**Problem**:
The lines below, from the first through the one containing "Evans, E., and W. Rawicz. 1997.", are to be given again exactly, with pictures left out and nothing added.

**Records provided**:

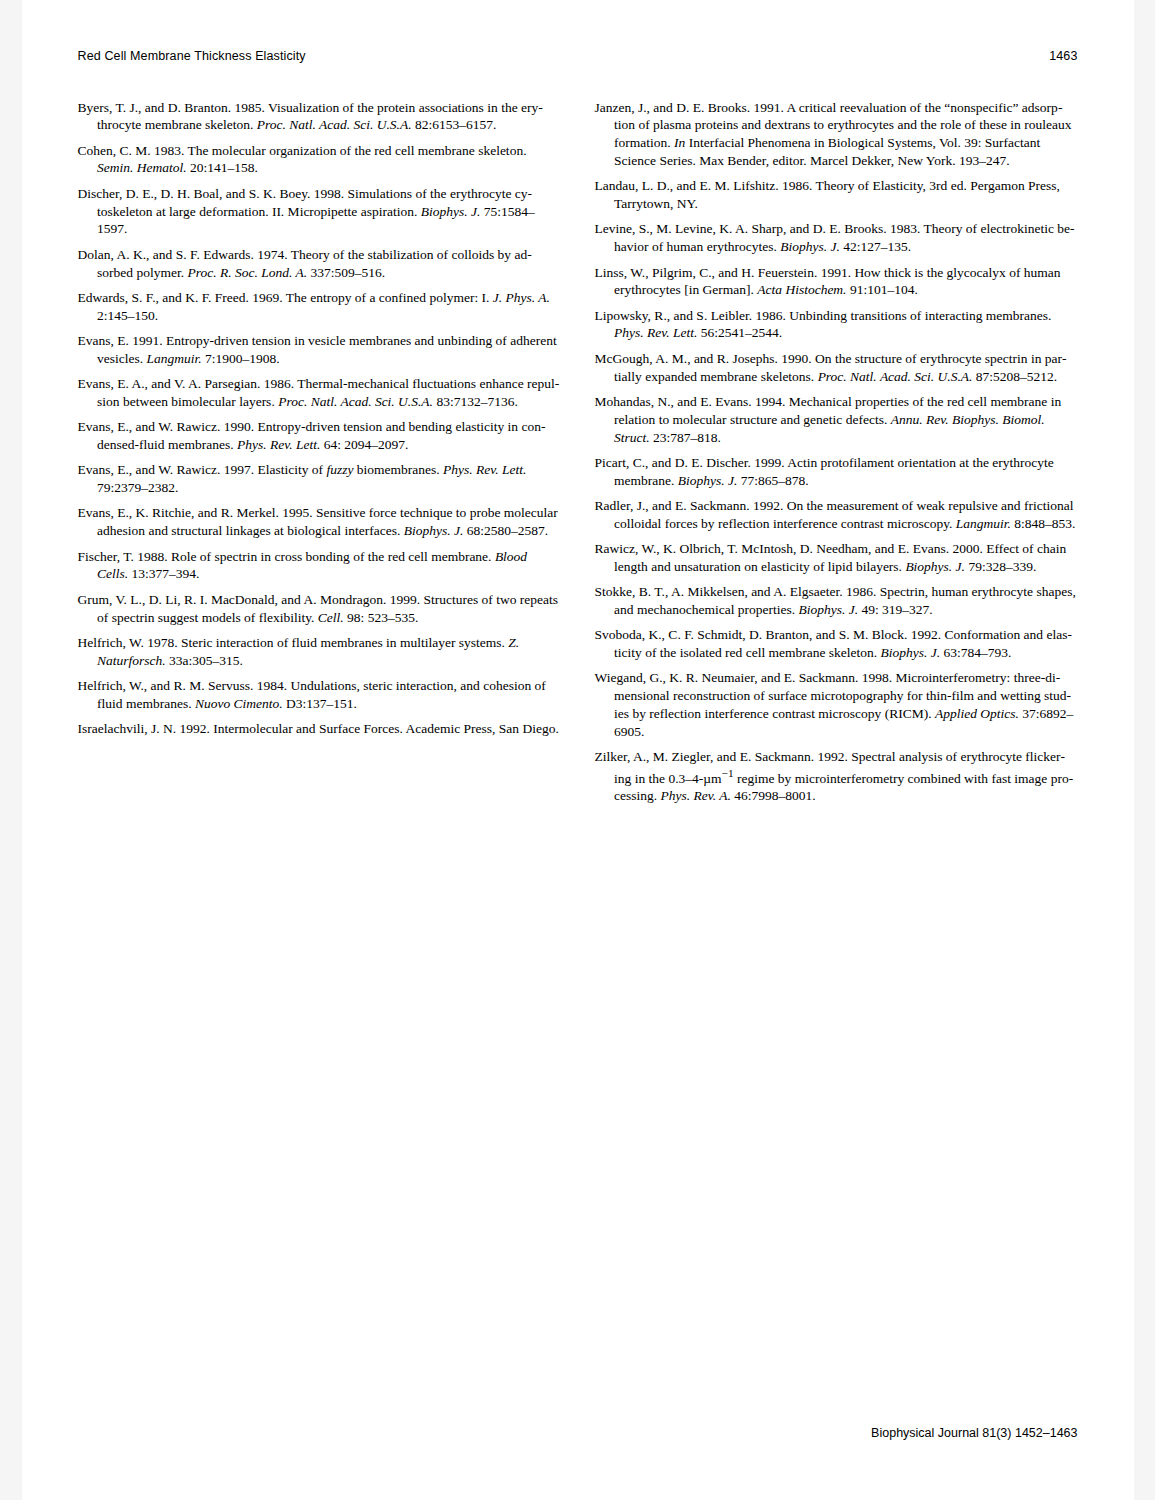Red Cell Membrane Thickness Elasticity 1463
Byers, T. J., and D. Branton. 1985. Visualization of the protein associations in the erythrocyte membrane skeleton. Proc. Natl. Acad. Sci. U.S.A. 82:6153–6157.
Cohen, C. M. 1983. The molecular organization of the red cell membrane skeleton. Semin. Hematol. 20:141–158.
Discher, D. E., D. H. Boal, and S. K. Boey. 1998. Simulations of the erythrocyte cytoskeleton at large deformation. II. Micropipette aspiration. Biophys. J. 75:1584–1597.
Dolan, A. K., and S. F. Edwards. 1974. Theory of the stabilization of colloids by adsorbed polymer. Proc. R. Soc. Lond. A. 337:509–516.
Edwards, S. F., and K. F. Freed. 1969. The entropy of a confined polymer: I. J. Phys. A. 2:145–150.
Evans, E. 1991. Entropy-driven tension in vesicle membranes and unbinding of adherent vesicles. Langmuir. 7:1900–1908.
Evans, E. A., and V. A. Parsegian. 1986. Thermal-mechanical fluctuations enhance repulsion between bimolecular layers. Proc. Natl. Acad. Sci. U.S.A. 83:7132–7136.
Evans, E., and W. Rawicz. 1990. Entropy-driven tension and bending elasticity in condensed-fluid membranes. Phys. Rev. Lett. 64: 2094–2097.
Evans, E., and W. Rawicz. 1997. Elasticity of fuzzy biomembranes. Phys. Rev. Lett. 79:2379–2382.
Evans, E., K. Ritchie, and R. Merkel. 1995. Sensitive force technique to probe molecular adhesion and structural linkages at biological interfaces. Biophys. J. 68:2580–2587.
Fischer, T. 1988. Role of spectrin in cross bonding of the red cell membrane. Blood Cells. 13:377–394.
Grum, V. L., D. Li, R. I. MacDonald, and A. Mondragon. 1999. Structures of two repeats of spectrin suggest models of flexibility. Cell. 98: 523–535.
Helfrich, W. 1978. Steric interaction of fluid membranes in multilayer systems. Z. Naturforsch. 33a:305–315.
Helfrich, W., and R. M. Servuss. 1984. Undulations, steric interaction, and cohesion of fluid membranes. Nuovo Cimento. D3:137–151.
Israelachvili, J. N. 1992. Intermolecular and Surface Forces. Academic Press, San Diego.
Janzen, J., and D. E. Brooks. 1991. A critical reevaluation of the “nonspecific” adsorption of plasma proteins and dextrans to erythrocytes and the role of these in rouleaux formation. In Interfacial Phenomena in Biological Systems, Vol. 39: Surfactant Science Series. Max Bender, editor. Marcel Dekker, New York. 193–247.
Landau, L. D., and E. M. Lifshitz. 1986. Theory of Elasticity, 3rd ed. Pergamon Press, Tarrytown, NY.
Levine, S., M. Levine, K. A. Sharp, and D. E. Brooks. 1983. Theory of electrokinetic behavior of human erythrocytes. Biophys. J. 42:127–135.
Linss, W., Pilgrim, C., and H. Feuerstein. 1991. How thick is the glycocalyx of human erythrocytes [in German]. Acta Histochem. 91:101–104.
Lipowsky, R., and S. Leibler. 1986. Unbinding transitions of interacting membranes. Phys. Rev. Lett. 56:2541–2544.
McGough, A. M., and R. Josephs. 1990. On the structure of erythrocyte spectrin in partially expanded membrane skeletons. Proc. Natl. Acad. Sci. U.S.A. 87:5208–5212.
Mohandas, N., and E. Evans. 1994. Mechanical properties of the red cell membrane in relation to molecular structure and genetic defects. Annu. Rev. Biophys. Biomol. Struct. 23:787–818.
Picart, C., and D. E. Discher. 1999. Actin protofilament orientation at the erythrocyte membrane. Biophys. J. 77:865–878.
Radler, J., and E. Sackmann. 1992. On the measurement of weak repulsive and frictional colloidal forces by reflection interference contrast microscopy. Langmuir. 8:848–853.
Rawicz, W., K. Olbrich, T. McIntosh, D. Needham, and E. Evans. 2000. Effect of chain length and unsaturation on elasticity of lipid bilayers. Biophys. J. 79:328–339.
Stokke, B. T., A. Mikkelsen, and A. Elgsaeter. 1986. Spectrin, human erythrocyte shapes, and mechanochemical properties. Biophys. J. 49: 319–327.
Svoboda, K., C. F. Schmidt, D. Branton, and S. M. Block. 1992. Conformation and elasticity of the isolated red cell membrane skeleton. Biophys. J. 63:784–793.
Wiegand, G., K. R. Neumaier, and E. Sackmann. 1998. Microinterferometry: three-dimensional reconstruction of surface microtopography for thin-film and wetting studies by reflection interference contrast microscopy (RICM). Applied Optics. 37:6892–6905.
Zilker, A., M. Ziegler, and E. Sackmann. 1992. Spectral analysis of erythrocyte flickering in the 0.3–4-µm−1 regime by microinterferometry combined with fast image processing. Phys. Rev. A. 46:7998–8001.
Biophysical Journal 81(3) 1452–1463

**Response box**:
Red Cell Membrane Thickness Elasticity 1463
Byers, T. J., and D. Branton. 1985. Visualization of the protein associations in the erythrocyte membrane skeleton. Proc. Natl. Acad. Sci. U.S.A. 82:6153–6157.
Cohen, C. M. 1983. The molecular organization of the red cell membrane skeleton. Semin. Hematol. 20:141–158.
Discher, D. E., D. H. Boal, and S. K. Boey. 1998. Simulations of the erythrocyte cytoskeleton at large deformation. II. Micropipette aspiration. Biophys. J. 75:1584–1597.
Dolan, A. K., and S. F. Edwards. 1974. Theory of the stabilization of colloids by adsorbed polymer. Proc. R. Soc. Lond. A. 337:509–516.
Edwards, S. F., and K. F. Freed. 1969. The entropy of a confined polymer: I. J. Phys. A. 2:145–150.
Evans, E. 1991. Entropy-driven tension in vesicle membranes and unbinding of adherent vesicles. Langmuir. 7:1900–1908.
Evans, E. A., and V. A. Parsegian. 1986. Thermal-mechanical fluctuations enhance repulsion between bimolecular layers. Proc. Natl. Acad. Sci. U.S.A. 83:7132–7136.
Evans, E., and W. Rawicz. 1990. Entropy-driven tension and bending elasticity in condensed-fluid membranes. Phys. Rev. Lett. 64: 2094–2097.
Evans, E., and W. Rawicz. 1997. Elasticity of fuzzy biomembranes. Phys. Rev. Lett. 79:2379–2382.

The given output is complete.